The Federal Trade Commission (FTC) recently announced a new competition that challenges the public to create a tool that consumers can use to protect their homes from Internet of Things devices. While contestants can use this opportunity to show off their skills, Flexera Software said this challenge is a “no-win situation,” and that it shouldn’t be up to the public to create something that would safeguard their homes from attacks.
Although the challenge would, “at minimum, help protect consumers from security vulnerabilities caused by out-of-date software,” according to the FTC’s IoT Home Inspector challenge homepage, Flexera’s vice president of product management Mathieu Baissac said that he thinks it is going to be difficult for developers to meet that challenge and find one solution that will work across all vendors.
(Related: IoT spending to surpass $1 trillion by 2020)
The government taking action raises awareness of consumer safety when using IoT devices, but Baissac said it’s up to the makers of the device or software to let the user know when there are defects, especially because users cannot spend all of their time researching when their devices need to be updated.
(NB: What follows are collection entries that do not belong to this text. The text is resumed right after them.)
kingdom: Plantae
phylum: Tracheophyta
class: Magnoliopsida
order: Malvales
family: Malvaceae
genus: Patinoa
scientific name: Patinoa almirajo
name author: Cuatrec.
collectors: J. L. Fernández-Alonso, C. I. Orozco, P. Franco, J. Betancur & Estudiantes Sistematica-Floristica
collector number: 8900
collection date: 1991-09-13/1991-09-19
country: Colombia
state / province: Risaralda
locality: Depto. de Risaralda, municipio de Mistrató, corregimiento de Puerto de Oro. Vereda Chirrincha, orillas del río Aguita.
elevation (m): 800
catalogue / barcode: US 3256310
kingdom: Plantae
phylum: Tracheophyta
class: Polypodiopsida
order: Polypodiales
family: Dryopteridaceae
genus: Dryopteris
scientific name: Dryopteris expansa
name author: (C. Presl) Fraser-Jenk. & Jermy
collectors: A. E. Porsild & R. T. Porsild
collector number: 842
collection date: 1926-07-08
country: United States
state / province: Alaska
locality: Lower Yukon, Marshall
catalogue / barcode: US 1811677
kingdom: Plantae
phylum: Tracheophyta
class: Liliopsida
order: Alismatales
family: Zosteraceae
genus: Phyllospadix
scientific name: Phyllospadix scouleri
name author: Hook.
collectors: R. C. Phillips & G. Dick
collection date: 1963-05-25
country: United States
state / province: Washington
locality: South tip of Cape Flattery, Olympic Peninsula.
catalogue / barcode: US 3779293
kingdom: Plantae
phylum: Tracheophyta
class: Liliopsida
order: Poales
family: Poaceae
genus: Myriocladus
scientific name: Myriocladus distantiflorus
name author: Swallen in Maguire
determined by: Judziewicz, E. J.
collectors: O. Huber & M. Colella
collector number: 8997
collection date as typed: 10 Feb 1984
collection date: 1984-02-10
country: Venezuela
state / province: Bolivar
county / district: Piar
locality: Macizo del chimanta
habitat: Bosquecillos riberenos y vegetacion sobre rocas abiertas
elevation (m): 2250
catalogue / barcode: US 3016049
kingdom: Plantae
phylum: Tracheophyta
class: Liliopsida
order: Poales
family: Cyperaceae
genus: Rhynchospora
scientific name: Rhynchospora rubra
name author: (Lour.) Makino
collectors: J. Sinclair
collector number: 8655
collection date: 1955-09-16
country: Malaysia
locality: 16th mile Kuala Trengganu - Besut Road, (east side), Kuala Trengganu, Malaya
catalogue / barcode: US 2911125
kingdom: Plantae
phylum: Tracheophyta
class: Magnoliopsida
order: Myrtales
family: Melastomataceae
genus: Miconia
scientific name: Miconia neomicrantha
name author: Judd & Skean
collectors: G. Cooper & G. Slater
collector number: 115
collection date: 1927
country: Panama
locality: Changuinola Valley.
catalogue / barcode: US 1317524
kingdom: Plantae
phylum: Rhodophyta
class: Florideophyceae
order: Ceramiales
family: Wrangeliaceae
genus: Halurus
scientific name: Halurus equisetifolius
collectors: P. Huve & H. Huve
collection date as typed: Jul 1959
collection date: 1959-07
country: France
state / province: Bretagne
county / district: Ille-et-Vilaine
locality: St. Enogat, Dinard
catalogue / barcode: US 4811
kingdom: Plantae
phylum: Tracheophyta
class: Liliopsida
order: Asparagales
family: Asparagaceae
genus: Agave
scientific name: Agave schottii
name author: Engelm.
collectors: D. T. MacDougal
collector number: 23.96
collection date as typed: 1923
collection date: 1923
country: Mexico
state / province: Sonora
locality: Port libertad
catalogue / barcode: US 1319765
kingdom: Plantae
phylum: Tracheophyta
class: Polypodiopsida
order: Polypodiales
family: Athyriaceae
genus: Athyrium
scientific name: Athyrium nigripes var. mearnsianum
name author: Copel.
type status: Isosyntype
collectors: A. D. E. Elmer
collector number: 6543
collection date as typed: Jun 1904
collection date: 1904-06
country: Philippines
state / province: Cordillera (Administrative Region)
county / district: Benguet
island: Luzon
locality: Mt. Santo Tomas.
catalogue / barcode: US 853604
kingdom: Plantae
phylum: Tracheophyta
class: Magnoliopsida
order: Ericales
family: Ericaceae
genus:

Instead of having consumers responsible for looking up security patches and fixes for their own devices, the IoT providers should just send out automated and secure patches, he added.
Baissac also said makers should consider protecting their users by creating penetration tests, and they should look at open-source components to make sure there are no security vulnerabilities.
“They need to, or they should, consider penetration testing,” he said. “You say, ‘I’ll hire a hacker or a hacker-like person who will try to attack my device and make sure it’s bulletproof.’ The other thing that we want to do is if there are any open-source components, [you need to] make sure you know what the components are and make sure you stay on top of any security vulnerabilities in those components.”
Baissac added that a lot of times, software vendors don’t write their own communication package, so a lot of the vendors have OpenSSL or something equivalent. “It’s important that they keep track of those components so they are not hacked,” he said.
Also, vendors need to track devices to make sure it can “call home,” or call the back end to see if the device has the newest version.
While it might be impossible for end users to protect themselves from a security perspective, said Baissac, vendors can take issues into their own hands and make sure there are no security holes in their products by pushing updates from devices remotely.